The Buffalo River was subjected to a great deal of industrial contamination years ago. Efforts at pollution prevention and cleanup have helped to rehabilitate the water way, but a great deal of contamination still exists in the sediment at the bottom of the river. These contaminants can still have a negative effect on economic, social, and environmental uses of the river, but an ongoing collaboration between a number of agencies is working right now to clean up and restore the river bottom.
The U.S. Environmental Protection Agency, U.S. Army Corps of Engineers, Buffalo Niagara RIVERKEEPER, Honeywell and several other affiliated public and private entities have teamed up to complete a two-year dredging project that will remove 1.2 million cubic yards of contaminated sediment, which will provide a clean and supportive environment for local, native species to flourish.

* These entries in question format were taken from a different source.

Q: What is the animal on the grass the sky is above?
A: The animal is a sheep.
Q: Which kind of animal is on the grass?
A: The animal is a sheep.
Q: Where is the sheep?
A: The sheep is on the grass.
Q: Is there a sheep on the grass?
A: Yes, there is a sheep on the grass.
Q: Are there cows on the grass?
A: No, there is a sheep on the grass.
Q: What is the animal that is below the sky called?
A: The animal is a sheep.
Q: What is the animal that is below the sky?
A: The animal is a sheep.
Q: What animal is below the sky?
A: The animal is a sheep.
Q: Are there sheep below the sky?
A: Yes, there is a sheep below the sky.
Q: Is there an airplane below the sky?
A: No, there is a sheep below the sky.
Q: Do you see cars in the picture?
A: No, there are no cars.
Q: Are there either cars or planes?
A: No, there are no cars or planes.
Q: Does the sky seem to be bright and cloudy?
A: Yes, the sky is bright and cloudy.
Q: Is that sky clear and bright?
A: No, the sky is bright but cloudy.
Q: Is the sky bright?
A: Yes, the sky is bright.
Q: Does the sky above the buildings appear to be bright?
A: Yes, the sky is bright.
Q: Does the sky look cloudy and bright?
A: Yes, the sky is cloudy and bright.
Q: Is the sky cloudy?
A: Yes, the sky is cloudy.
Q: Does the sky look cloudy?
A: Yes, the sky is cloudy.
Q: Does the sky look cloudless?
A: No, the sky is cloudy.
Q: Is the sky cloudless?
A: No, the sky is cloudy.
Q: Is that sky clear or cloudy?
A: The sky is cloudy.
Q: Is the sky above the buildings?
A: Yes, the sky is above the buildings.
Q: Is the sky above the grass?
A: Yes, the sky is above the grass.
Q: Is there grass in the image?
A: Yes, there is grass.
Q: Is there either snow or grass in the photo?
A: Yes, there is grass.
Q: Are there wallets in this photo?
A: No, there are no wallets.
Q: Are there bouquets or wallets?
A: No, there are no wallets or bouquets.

Part of the work is being performed under the Great Lakes Legacy Act, which revitalizes once-thriving waterways through sediment cleanups and restoration. The act requires at least 35 percent of the project cost to come from non-federal partners. IISG’s Environmental Social Scientist Caitie McCoy has provided expertise for the project. For example, she prepared the publication The Buffalo River Restoration Project: Frequently Asked Questions. The FAQ gives detailed information on the Buffalo River Restoration Project, including the project’s timeframe, funding, impact, and more.